» **Work task**:
Your reply should reproduce each entry exactly and contain no pictures.
BEGIN Provided records
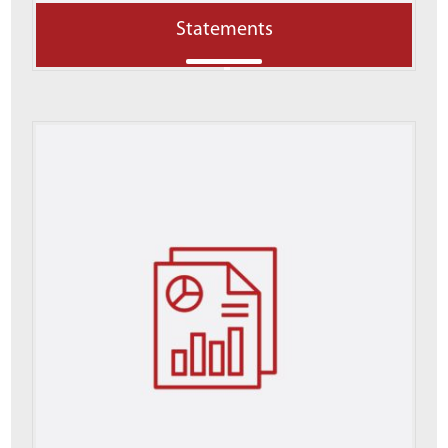
Statements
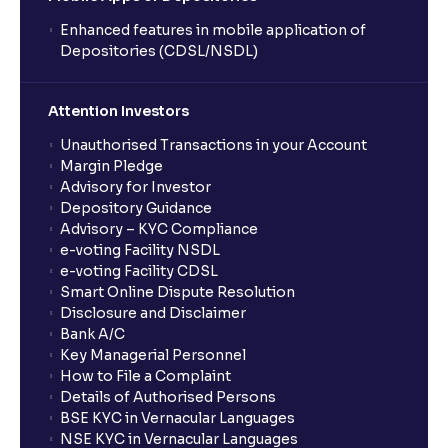
Enhanced features in mobile application of
Depositories (CDSL/NSDL)
Attention Investors
Unauthorised Transactions in your Account
Margin Pledge
Advisory for Investor
Depository Guidance
Advisory – KYC Compliance
e-voting Facility NSDL
e-voting Facility CDSL
Smart Online Dispute Resolution
Disclosure and Disclaimer
Bank A/C
Key Managerial Personnel
How to File a Complaint
Details of Authorised Persons
BSE KYC in Vernacular Languages
NSE KYC in Vernacular Languages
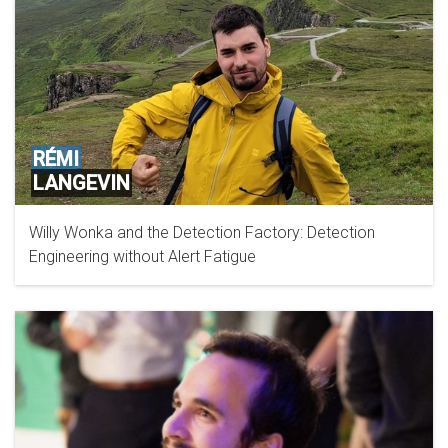
RÉMI
LANGEVIN
Willy Wonka and the Detection Factory: Detection
Engineering without Alert Fatigue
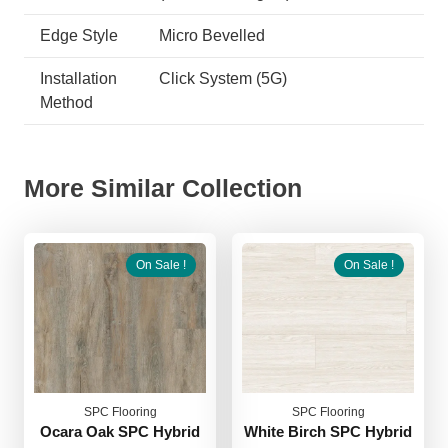
Edge Style
Micro Bevelled
Installation
Click System (5G)
Method
More Similar Collection
On Sale !
On Sale !
SPC Flooring
SPC Flooring
Ocara Oak SPC Hybrid
White Birch SPC Hybrid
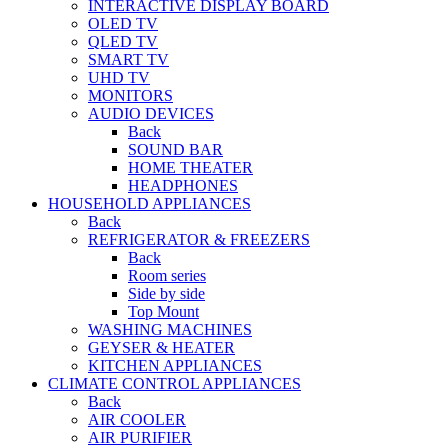
INTERACTIVE DISPLAY BOARD
OLED TV
QLED TV
SMART TV
UHD TV
MONITORS
AUDIO DEVICES
Back
SOUND BAR
HOME THEATER
HEADPHONES
HOUSEHOLD APPLIANCES
Back
REFRIGERATOR & FREEZERS
Back
Room series
Side by side
Top Mount
WASHING MACHINES
GEYSER & HEATER
KITCHEN APPLIANCES
CLIMATE CONTROL APPLIANCES
Back
AIR COOLER
AIR PURIFIER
END Provided records
» **Output below**:
Statements
Enhanced features in mobile application of
Depositories (CDSL/NSDL)
Attention Investors
Unauthorised Transactions in your Account
Margin Pledge
Advisory for Investor
Depository Guidance
Advisory – KYC Compliance
e-voting Facility NSDL
e-voting Facility CDSL
Smart Online Dispute Resolution
Disclosure and Disclaimer
Bank A/C
Key Managerial Personnel
How to File a Complaint
Details of Authorised Persons
BSE KYC in Vernacular Languages
NSE KYC in Vernacular Languages
RÉMI
LANGEVIN
Willy Wonka and the Detection Factory: Detection
Engineering without Alert Fatigue
Edge Style
Micro Bevelled
Installation
Click System (5G)
Method
More Similar Collection
On Sale !
On Sale !
SPC Flooring
SPC Flooring
Ocara Oak SPC Hybrid
White Birch SPC Hybrid
INTERACTIVE DISPLAY BOARD
OLED TV
QLED TV
SMART TV
UHD TV
MONITORS
AUDIO DEVICES
Back
SOUND BAR
HOME THEATER
HEADPHONES
HOUSEHOLD APPLIANCES
Back
REFRIGERATOR & FREEZERS
Back
Room series
Side by side
Top Mount
WASHING MACHINES
GEYSER & HEATER
KITCHEN APPLIANCES
CLIMATE CONTROL APPLIANCES
Back
AIR COOLER
AIR PURIFIER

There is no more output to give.